** Opening Dataset records block **

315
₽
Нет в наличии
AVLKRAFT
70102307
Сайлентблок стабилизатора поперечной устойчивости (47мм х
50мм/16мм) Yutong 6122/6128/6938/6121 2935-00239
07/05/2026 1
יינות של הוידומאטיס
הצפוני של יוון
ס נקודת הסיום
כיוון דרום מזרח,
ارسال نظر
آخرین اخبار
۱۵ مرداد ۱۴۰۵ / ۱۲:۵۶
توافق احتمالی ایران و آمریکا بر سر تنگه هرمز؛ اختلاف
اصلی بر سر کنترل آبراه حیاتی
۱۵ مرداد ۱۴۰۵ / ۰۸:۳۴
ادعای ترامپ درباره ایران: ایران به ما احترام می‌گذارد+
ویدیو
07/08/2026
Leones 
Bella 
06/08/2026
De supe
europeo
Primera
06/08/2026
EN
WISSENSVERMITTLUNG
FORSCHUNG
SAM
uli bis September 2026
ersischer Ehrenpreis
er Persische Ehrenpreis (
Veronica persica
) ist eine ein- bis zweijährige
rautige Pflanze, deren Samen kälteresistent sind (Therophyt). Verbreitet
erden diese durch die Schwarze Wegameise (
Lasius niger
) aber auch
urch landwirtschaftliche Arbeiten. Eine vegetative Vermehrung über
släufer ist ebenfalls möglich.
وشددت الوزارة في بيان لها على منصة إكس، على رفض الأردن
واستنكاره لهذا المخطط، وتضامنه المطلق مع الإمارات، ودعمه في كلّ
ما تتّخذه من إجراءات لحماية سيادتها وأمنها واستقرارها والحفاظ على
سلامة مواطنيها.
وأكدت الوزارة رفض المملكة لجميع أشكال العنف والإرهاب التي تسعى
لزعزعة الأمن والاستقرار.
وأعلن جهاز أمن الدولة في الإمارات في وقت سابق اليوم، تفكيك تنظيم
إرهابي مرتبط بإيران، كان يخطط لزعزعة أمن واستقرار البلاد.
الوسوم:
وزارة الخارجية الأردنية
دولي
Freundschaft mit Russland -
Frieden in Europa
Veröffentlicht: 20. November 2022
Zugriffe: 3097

** Closing Dataset records block **

* [Your task]:
Copy each line in the entries above where "لزعزعة" turns up.

* [Solution to this problem]:
لزعزعة الأمن والاستقرار.
إرهابي مرتبط بإيران، كان يخطط لزعزعة أمن واستقرار البلاد.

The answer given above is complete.